#### [Available data]
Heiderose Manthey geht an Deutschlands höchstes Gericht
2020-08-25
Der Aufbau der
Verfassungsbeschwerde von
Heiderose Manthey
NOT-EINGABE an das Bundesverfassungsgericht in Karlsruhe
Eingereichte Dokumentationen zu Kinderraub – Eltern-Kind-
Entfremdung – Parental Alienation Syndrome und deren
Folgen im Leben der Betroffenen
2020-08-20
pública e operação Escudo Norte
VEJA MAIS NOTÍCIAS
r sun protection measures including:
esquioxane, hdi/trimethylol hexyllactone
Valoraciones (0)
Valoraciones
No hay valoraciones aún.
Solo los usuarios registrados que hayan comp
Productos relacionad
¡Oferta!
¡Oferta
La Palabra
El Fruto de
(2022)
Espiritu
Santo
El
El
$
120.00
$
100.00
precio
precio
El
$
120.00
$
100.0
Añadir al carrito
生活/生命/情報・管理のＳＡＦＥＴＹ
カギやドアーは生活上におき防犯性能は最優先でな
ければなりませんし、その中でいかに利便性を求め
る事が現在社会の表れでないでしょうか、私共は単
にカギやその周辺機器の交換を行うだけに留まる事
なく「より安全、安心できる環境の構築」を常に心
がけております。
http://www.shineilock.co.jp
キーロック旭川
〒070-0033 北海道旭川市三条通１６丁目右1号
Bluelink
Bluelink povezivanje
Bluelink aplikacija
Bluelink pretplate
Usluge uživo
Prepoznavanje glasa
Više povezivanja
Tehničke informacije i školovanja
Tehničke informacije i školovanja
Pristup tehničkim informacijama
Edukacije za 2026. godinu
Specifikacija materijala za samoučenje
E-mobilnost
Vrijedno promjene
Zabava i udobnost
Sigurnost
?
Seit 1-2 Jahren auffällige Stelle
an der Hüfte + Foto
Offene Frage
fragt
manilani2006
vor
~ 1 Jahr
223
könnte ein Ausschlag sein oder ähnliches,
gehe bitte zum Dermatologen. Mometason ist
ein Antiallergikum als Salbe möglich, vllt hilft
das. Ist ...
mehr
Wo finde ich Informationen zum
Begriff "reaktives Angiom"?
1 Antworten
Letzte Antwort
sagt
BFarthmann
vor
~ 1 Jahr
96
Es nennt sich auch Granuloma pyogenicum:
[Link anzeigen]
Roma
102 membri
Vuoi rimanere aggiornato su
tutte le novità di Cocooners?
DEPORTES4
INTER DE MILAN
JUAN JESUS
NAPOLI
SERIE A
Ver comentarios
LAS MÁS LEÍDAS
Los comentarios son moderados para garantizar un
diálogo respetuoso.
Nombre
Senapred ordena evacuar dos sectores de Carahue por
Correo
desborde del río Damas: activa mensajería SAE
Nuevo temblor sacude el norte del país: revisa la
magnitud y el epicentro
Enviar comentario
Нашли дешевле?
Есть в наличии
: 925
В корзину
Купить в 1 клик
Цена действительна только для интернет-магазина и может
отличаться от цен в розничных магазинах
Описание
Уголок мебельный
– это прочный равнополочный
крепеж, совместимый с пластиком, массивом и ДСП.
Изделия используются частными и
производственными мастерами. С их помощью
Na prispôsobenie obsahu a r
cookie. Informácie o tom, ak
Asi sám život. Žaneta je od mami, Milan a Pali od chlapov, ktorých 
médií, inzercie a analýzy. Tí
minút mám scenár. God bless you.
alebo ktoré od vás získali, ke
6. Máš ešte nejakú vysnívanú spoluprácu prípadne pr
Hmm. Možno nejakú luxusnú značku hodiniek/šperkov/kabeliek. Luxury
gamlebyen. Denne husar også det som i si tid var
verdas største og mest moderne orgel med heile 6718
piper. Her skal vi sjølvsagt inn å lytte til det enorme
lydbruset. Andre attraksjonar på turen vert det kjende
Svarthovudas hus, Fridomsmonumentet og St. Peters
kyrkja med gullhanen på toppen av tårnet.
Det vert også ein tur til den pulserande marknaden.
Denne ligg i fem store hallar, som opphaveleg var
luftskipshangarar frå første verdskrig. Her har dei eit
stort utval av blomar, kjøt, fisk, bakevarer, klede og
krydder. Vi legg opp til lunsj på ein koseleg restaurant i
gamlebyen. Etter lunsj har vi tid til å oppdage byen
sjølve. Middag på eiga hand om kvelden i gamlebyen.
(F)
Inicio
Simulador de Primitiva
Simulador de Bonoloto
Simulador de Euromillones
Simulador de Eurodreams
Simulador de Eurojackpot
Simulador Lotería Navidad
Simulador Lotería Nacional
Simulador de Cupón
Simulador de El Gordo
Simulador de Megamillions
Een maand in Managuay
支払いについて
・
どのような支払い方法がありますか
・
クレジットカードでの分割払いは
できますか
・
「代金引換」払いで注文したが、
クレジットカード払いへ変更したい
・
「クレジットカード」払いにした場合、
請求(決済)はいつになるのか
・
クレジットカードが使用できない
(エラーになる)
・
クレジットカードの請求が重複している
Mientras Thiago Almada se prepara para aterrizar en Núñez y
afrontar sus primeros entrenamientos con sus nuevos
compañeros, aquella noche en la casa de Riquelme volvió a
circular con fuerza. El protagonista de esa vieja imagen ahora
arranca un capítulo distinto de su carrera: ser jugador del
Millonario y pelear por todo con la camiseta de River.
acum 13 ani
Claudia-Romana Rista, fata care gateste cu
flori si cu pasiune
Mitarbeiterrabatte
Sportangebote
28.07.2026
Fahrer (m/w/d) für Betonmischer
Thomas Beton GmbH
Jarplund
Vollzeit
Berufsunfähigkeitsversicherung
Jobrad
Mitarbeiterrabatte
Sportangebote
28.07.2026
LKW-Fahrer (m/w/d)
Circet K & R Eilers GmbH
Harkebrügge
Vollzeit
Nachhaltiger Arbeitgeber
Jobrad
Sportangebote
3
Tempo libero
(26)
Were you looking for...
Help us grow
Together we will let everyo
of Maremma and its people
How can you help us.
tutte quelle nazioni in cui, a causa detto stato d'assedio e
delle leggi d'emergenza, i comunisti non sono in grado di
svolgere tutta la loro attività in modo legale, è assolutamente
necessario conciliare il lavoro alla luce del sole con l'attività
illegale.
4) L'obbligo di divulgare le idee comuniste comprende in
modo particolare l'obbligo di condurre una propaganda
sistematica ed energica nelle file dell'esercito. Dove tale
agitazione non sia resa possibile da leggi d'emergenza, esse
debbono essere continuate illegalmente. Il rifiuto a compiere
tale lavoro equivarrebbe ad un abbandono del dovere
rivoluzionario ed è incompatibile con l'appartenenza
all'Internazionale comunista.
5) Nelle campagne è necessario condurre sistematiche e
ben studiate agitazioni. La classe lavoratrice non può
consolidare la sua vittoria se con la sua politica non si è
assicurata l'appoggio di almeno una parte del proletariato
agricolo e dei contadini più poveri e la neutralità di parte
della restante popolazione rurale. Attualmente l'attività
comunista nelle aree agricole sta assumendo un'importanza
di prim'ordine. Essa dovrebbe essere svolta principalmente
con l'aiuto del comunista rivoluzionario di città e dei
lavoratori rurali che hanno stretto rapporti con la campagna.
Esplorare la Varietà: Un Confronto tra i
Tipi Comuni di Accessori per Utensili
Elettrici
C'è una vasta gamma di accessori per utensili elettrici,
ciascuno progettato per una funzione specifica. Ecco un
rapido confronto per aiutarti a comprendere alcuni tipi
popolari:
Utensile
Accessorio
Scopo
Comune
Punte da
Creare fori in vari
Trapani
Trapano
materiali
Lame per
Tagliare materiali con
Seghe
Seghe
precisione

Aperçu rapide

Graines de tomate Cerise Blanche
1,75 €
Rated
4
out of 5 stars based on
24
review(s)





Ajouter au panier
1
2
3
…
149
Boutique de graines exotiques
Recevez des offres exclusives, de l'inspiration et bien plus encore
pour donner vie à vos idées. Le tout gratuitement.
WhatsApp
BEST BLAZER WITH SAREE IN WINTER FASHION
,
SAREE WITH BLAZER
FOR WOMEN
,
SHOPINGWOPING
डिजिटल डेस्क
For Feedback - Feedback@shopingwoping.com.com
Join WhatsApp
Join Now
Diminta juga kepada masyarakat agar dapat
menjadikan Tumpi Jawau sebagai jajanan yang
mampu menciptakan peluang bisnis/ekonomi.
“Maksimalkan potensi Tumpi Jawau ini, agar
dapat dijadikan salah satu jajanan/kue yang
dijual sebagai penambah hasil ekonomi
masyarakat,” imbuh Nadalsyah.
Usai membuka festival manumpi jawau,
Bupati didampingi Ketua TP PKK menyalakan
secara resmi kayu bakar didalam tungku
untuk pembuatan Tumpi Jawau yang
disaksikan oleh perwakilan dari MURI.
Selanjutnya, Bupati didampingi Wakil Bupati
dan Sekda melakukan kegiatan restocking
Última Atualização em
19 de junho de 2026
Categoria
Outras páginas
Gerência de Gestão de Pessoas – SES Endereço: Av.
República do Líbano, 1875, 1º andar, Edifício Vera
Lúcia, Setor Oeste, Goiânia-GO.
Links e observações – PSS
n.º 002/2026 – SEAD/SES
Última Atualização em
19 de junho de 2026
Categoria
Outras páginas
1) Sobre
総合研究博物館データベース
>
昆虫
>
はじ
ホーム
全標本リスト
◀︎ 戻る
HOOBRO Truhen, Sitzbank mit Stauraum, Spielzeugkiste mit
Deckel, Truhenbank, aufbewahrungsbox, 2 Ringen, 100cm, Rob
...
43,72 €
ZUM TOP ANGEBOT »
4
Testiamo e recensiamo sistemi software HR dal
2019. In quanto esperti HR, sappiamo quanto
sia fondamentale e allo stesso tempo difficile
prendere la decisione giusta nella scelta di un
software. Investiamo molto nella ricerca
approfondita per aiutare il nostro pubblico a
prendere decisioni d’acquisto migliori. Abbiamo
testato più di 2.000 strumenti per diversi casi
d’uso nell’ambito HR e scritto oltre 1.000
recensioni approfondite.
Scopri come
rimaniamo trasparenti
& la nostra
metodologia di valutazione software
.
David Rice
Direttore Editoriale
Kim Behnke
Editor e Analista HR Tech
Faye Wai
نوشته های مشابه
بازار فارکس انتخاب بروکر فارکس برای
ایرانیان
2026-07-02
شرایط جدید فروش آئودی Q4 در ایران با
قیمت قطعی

#### [Your task]
From the very first line of the records down to the line with "Nuevo temblor sacude", please write out each line exactly, including both ends and no other lines.

#### [Result of the exercise]
Heiderose Manthey geht an Deutschlands höchstes Gericht
2020-08-25
Der Aufbau der
Verfassungsbeschwerde von
Heiderose Manthey
NOT-EINGABE an das Bundesverfassungsgericht in Karlsruhe
Eingereichte Dokumentationen zu Kinderraub – Eltern-Kind-
Entfremdung – Parental Alienation Syndrome und deren
Folgen im Leben der Betroffenen
2020-08-20
pública e operação Escudo Norte
VEJA MAIS NOTÍCIAS
r sun protection measures including:
esquioxane, hdi/trimethylol hexyllactone
Valoraciones (0)
Valoraciones
No hay valoraciones aún.
Solo los usuarios registrados que hayan comp
Productos relacionad
¡Oferta!
¡Oferta
La Palabra
El Fruto de
(2022)
Espiritu
Santo
El
El
$
120.00
$
100.00
precio
precio
El
$
120.00
$
100.0
Añadir al carrito
生活/生命/情報・管理のＳＡＦＥＴＹ
カギやドアーは生活上におき防犯性能は最優先でな
ければなりませんし、その中でいかに利便性を求め
る事が現在社会の表れでないでしょうか、私共は単
にカギやその周辺機器の交換を行うだけに留まる事
なく「より安全、安心できる環境の構築」を常に心
がけております。
http://www.shineilock.co.jp
キーロック旭川
〒070-0033 北海道旭川市三条通１６丁目右1号
Bluelink
Bluelink povezivanje
Bluelink aplikacija
Bluelink pretplate
Usluge uživo
Prepoznavanje glasa
Više povezivanja
Tehničke informacije i školovanja
Tehničke informacije i školovanja
Pristup tehničkim informacijama
Edukacije za 2026. godinu
Specifikacija materijala za samoučenje
E-mobilnost
Vrijedno promjene
Zabava i udobnost
Sigurnost
?
Seit 1-2 Jahren auffällige Stelle
an der Hüfte + Foto
Offene Frage
fragt
manilani2006
vor
~ 1 Jahr
223
könnte ein Ausschlag sein oder ähnliches,
gehe bitte zum Dermatologen. Mometason ist
ein Antiallergikum als Salbe möglich, vllt hilft
das. Ist ...
mehr
Wo finde ich Informationen zum
Begriff "reaktives Angiom"?
1 Antworten
Letzte Antwort
sagt
BFarthmann
vor
~ 1 Jahr
96
Es nennt sich auch Granuloma pyogenicum:
[Link anzeigen]
Roma
102 membri
Vuoi rimanere aggiornato su
tutte le novità di Cocooners?
DEPORTES4
INTER DE MILAN
JUAN JESUS
NAPOLI
SERIE A
Ver comentarios
LAS MÁS LEÍDAS
Los comentarios son moderados para garantizar un
diálogo respetuoso.
Nombre
Senapred ordena evacuar dos sectores de Carahue por
Correo
desborde del río Damas: activa mensajería SAE
Nuevo temblor sacude el norte del país: revisa la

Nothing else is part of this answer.